** start Text passage **

# Map of Middle Earth - Gandalf's Staff



## ADSaL (Jan 12, 2003)

I am re-decorating my Basement/Entertainment Room and I am using The Lord of the Rings as my theme.

So far I have a few Swords (Sting and Witchking) 
WETA Meddalions (www.sideshowtoys.com)

Does anyone know where I can a replica of Gandalf's Staff
or a BIG Map of Middle Earth that I could put up framed or Cloth Wall hanging.

Thanks for the help.


----------



## BlackCaptain (Jan 13, 2003)

I have no idea were to find a Staff, but the biggest map of middle earth i can think of is in the back of the red leather collectors eddition of LOTR. Its about as long as a keyboard and as tall as a Monitor. What would be even cooler though (and you have to have a high satisfaction gland as i call 'em. The better the gland, the more satisfaction you get) is just make your own copy in ink. Talk about hard-core...


----------



## Maeglin (Jan 13, 2003)

Morgulking I happen to have that collectors edition and that map, and I don't know how hardcore I am, but I'm into art, and I'm actually recreating the map on my own. (not in ink thought, think of the mess it would make if I made a mistake, I'd either have to get a lot of white-out which makes it look bad or start all over again, what a pain that would be!) You could also just print a map out on your computer if you can find one online (which should be easy) and then get it blown up to be huge (like the size of your wall) somewhere.


----------



## BlackCaptain (Jan 13, 2003)

ya, but it would be so cool to say:

"Ive done it. Ive made a complete map of middle earth!"

When im at school i do little sketches on my book covers that are centered around Ithilen, Gondor and the Morgul Vale. Their small, but fun to do...


----------



## Maeglin (Jan 13, 2003)

Ha ha yes they are fun to do, I do them when I get bored at school as well, though I usually draw what I imagine Rivendell to look like more than maps. But I still have a long way to go on my map, I'm trying to make it pretty big, so I'm only about half way through (going from north to south). The misty mountains are a pain to draw! all those little points and darkening them in! 
Sorry about that, I got myself going there for a sec.


----------



## ADSaL (Jan 13, 2003)

*Ultimate Map - Staff to go*

OK I think I found the ULTIMATE Map of middle earth, by 
Anthony Forster

Now I need to find Gandalf's Staff Replica.

Anyone?


----------



## JJD (Jan 14, 2003)

*Mapmaker, mapmaker, make me a map...*

I am slowly in the process of collecting every map I can find from all the books I can lay my hands on to eventually compile the biggest, most detailed map I can possibly do.

The latest release of the book had some redrawn maps but to me these seemed a bit 'sterile' compared to older editions, so I hassled all my friends for all their old copies of the books.

** end Text passage **
** start Listed records **

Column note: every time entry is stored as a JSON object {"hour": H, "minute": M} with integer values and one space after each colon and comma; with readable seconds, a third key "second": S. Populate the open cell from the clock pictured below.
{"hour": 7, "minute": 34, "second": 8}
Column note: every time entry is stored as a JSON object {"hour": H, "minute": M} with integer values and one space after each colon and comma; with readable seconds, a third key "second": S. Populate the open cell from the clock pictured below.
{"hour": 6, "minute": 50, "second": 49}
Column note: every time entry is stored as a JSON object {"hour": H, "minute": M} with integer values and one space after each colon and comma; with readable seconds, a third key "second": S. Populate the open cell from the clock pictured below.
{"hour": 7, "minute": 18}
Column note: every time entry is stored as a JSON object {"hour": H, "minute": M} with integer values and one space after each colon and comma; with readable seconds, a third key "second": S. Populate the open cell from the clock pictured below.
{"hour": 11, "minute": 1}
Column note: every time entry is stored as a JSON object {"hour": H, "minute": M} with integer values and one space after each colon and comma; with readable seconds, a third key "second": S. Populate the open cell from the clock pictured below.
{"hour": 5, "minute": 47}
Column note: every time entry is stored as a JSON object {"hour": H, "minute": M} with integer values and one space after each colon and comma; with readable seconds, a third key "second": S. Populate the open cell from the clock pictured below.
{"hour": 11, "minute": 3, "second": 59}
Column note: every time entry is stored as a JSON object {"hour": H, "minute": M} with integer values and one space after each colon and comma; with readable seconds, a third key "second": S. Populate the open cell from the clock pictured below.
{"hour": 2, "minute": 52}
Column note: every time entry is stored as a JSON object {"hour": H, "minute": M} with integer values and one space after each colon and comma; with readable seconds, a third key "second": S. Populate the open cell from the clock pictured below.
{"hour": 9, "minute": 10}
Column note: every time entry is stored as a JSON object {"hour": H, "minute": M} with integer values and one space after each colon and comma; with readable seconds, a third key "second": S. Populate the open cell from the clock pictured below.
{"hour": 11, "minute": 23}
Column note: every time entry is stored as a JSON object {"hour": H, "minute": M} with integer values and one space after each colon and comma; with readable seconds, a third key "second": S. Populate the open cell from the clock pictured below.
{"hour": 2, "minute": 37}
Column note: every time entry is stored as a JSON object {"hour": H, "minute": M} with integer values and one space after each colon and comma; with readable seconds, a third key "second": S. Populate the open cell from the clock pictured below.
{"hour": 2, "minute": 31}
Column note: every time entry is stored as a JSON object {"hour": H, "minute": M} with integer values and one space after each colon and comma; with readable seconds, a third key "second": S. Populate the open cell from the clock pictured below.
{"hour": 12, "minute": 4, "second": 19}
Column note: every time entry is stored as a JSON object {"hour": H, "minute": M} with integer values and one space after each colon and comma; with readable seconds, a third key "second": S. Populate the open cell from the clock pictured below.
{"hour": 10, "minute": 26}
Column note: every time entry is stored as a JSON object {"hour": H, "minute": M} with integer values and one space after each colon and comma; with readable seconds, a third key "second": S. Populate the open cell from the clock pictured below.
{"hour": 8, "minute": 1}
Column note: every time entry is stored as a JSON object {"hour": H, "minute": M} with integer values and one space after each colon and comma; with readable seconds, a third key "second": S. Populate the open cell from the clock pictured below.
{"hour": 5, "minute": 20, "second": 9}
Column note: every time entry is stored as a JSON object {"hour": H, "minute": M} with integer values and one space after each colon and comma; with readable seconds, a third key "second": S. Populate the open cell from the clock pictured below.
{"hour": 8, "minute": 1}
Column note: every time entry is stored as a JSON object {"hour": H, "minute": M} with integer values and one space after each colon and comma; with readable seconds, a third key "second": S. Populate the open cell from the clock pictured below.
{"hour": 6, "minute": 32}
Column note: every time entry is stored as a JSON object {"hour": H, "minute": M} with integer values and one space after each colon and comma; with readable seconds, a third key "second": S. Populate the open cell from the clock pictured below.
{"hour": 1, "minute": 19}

** end Listed records **

* Your goal: Why does Maeglin, in the forum thread, avoid using ink to recreate the map? Answer in one to three sentences. The records were taken from a separate source.

* The answer: Maeglin says a mistake in ink would make a mess. Fixing it would take a lot of white-out, which makes the map look bad, or else mean starting over, which would be a pain.